(Stored data)
——————————

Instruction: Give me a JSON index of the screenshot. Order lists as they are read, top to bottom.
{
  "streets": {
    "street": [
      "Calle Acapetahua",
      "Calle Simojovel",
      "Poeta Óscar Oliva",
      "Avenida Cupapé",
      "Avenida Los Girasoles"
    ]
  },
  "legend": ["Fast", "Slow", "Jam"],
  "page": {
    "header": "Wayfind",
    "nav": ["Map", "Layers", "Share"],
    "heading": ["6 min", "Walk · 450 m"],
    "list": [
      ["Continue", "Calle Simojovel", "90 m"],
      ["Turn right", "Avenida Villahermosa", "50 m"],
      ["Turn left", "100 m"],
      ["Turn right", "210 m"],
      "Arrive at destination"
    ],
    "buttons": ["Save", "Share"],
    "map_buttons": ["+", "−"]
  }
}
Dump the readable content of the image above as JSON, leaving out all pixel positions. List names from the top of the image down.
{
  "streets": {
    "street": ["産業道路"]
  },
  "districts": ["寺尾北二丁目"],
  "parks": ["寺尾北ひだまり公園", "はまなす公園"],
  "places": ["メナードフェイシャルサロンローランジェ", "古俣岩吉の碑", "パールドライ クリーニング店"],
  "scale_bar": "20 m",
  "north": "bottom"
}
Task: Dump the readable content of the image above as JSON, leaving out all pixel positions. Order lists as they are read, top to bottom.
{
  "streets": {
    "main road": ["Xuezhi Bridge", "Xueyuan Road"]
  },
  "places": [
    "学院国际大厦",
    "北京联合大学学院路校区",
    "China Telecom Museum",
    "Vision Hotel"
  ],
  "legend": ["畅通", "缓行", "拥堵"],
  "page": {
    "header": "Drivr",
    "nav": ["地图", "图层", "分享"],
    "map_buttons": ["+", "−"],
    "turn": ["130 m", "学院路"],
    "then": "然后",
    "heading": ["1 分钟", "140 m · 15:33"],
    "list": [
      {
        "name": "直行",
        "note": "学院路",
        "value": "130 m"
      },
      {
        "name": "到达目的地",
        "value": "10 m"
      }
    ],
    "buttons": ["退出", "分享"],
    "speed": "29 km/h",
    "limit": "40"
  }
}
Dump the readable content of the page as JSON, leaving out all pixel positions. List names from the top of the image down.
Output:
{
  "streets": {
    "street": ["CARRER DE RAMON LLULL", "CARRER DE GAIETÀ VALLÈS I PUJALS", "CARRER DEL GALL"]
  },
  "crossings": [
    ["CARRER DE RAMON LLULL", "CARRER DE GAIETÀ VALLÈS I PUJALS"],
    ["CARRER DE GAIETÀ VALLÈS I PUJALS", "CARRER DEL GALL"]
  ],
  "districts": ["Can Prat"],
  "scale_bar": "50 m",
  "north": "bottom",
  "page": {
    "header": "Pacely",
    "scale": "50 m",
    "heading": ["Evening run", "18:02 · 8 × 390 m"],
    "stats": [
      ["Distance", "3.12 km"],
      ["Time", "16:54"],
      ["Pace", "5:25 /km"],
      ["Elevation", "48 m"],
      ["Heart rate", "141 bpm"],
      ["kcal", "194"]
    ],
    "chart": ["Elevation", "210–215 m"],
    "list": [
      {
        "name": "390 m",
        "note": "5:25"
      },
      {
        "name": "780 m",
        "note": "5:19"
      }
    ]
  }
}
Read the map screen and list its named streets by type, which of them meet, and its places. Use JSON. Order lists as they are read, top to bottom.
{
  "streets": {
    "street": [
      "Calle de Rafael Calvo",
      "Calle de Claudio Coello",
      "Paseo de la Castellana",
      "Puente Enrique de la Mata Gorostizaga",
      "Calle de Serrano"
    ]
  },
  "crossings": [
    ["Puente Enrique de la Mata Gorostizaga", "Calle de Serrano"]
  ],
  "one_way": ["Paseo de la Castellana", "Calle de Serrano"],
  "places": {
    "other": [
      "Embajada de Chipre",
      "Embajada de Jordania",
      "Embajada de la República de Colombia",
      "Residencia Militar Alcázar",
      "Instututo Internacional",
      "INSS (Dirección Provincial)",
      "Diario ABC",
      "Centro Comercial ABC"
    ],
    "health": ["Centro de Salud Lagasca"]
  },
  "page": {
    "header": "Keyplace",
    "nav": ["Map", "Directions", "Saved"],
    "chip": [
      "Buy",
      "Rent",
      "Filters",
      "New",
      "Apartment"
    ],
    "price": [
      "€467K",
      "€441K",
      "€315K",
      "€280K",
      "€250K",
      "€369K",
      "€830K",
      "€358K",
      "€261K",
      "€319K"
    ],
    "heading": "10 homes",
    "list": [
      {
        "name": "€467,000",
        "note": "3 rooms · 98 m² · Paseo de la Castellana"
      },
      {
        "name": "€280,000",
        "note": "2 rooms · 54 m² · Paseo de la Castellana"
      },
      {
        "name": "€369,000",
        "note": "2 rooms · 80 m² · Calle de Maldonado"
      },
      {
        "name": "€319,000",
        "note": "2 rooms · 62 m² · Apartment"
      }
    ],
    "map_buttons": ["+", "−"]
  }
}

——————————

[Exercise] If a line in the data contains the string "above", count it, then give the total and nothing else.

[Written response] 2